Burak Maviş: DAÜ’de yaşananlar Nazım Çavuşoğlu’nun “ben yaparım, olur” anlayışının ta kendisidir!
KTÖS Genel Sekreteri Burak Maviş, Doğu Akdeniz Üniversitesi’nde yaşananların bir yönetim tercihi değil, açık bir hukuk sorunu olduğunu vurgulayarak, "DAÜ’de yaşananlar Nazım Çavuşoğlu’nun “ben yaparım, olur” anlayışının ta kendisidir!" dedi.

Kıbrıs Türk Öğretmenler Sendikası (KTÖS) Genel Sekreteri Burak Maviş, Doğu Akdeniz Üniversitesi’nde (DAÜ) yaşananlara ilişkin yazılı açıklama yaptı.
Maviş, DAÜ Kuruluş Yasası’nın iki kez yok sayıldığını belirterek, Eğitim Bakanı’nın bu hukuksuzluğu Bakanlar Kurulu eliyle Resmî Gazete’ye taşıyarak kolektif bir sorumsuzluğa dönüştürdüğünü ifade etti. Bir üniversitenin yöneticisiz bırakılabileceğinin düşünülmesinin devlet ciddiyetiyle bağdaşmadığını kaydetti.

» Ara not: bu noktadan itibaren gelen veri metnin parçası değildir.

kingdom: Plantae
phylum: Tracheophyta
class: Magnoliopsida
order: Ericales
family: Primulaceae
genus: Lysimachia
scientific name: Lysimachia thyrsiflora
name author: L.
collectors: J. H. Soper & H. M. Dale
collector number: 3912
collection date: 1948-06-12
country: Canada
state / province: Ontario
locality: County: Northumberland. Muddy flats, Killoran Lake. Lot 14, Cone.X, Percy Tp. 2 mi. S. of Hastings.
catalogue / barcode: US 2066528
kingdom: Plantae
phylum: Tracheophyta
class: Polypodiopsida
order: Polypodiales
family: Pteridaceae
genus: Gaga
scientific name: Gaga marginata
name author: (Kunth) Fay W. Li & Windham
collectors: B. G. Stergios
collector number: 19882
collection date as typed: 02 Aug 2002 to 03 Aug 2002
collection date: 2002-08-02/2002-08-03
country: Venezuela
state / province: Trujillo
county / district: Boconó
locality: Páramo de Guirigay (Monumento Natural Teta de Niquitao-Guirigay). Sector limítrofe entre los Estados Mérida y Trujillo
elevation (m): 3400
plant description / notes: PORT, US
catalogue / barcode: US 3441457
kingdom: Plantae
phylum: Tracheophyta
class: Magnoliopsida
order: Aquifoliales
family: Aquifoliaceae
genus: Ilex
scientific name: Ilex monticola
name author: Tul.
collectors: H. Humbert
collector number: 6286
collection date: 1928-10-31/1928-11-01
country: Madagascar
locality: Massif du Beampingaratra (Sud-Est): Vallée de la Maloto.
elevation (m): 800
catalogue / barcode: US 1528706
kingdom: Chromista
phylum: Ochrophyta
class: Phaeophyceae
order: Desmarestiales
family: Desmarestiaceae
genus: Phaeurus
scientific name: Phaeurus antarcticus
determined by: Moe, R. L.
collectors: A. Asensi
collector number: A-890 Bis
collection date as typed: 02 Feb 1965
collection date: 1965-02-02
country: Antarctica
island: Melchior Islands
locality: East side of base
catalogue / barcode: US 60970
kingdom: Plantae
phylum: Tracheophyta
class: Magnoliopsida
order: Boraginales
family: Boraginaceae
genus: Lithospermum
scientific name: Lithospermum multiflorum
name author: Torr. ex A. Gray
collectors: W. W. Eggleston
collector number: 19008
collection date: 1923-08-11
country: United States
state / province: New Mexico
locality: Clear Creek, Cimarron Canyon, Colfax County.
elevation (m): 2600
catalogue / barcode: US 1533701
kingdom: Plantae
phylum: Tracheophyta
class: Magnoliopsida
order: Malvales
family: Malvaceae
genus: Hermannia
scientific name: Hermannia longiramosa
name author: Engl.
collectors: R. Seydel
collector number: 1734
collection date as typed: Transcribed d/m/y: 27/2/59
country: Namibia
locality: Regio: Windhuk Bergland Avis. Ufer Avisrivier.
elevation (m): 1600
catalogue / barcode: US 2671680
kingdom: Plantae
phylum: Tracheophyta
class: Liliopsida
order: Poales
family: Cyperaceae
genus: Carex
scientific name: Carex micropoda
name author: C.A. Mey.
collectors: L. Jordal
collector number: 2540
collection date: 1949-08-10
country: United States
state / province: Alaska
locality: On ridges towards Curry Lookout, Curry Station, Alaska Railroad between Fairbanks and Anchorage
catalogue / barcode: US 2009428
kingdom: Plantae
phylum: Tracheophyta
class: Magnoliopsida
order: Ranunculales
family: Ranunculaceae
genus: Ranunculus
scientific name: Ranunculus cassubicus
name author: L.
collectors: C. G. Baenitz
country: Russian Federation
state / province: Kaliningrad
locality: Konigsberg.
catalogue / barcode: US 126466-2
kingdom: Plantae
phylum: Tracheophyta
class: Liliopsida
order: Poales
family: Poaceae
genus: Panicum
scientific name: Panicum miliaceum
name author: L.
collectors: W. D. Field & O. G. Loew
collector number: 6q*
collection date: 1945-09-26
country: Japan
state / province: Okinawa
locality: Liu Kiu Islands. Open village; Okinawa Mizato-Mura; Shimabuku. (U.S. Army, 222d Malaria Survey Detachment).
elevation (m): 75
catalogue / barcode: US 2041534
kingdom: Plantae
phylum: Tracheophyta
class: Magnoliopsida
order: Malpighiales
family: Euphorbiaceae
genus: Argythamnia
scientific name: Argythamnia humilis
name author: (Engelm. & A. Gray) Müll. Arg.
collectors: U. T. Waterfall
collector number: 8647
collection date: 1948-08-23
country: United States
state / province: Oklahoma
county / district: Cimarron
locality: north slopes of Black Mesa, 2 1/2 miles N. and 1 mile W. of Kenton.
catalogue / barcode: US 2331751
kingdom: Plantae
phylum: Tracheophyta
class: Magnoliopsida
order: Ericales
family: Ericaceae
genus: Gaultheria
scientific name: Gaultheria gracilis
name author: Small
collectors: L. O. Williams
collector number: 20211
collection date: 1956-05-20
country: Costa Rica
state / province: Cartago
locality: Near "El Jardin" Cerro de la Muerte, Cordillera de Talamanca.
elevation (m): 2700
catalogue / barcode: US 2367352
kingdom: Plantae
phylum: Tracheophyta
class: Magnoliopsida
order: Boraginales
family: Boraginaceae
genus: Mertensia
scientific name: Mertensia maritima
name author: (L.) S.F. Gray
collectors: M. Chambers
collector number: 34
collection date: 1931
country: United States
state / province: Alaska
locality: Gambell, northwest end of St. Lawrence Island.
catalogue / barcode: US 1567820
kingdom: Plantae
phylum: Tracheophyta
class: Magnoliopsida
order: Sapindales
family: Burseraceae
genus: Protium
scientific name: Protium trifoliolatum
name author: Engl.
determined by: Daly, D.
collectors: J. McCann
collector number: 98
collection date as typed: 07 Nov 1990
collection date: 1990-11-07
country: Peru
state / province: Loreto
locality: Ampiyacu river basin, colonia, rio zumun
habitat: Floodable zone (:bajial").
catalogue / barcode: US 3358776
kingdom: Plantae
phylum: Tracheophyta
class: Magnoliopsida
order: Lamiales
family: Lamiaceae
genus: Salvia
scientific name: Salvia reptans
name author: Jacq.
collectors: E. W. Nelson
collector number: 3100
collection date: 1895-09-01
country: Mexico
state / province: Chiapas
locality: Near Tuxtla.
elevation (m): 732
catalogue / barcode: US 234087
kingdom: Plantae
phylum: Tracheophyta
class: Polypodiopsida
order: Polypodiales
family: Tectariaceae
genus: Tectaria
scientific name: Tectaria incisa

Cumhurbaşkanı’nın açık uyarılarına rağmen aynı hatada ısrar edilmesinin, hatadan değil hukuksuzlukta ısrardan söz edilmesi gerektiğini gösterdiğini dile getiren Maviş, DAÜSEN’in bu süreçte hukuku, yasayı ve kurumsal aklı savunan duruşunun son derece meşru olduğunu vurguladı.
Cumhurbaşkanının dirayeti ve kamuoyuna yansıyan bilgiler ışığında, Sn. Tatar döneminde liyakata ve gerekçeye bağlı olmadan yapılan tüm atama ve görevden almaların bir fiyasko olduğunun görüldüğünü belirten Maviş, bu fiyaskonun iki şekilde ortaya çıktığını ifade etti. Maviş, birincisinin bakanların işini yapmayan, yolunu açmayan ve isteklerini meşru bulmayan bürokratların hükümet eliyle kamudan uzaklaştırılması, ikincisinin ise bakanların her isteğini yapanların yargı huzuruna çıkması olduğunu kaydetti.
“Hukuksuz talimatlara uymamak suç değil, kamusal görevdir” diyen Maviş, DAÜSEN’in yanında olduklarını belirterek, hesap vermesi gerekenlerin yasayı uygulayanlar değil, yasayı hiçe sayanlar olduğunu vurguladı.
Maviş’in açıklamasının tamamı şöyle:
“DAÜ’de Yaşananlar: Nazım Çavuşoğlu’nun “Ben Yaparım, Olur” Anlayışının Ta Kendisidir!
Doğu Akdeniz Üniversitesi’nde yaşananlar bir yönetim tercihi değil, açık bir hukuk sorunudur. DAÜ Kuruluş Yasası’nı iki kez yok sayan Eğitim Bakanı, bu hukuksuzluğu Bakanlar Kurulu eliyle Resmî Gazete’ye taşıyarak kolektif bir sorumsuzluğa dönüştürmüştür. Bir üniversitenin yöneticisiz bırakılabileceğini düşünen bu anlayış, devlet ciddiyetiyle bağdaşmamaktadır.
Cumhurbaşkanı’nın açık uyarılarına rağmen aynı hatada ısrar edilmesi, hatadan değil hukuksuzlukta ısrardan söz edilmesi gerektiğini göstermektedir.
DAÜSEN’in bu süreçte hukuku, yasayı ve kurumsal aklı savunan duruşu son derece meşrudur. Cumhurbaşkanının dirayeti ve kamu bilgisi de bize, Sn. Tatar döneminde liyakata ve gerekçeye bağlı olmadan yapılan tüm atama ve görevden alınmaların bir fiyasko olduğunu göstermektedir.
Bu fiyasko iki şekilde önümüze çıkıyor. Birincisi Bakanların işini yapmayan, yolunu açmayan, isteklerini meşru bulmayan bürokratların kamudan Hükümet eliyle uzaklaştırılması, ikincisi de Bakanların her isteğini yapanların yargı huzuruna çıkmasıdır.
Hukuksuz talimatlara uymamak suç değil, kamusal görevdir. DAÜSEN’in yanındayız; hesap vermesi gerekenler yasayı uygulayanlar değil, yasayı hiçe sayanlardır.”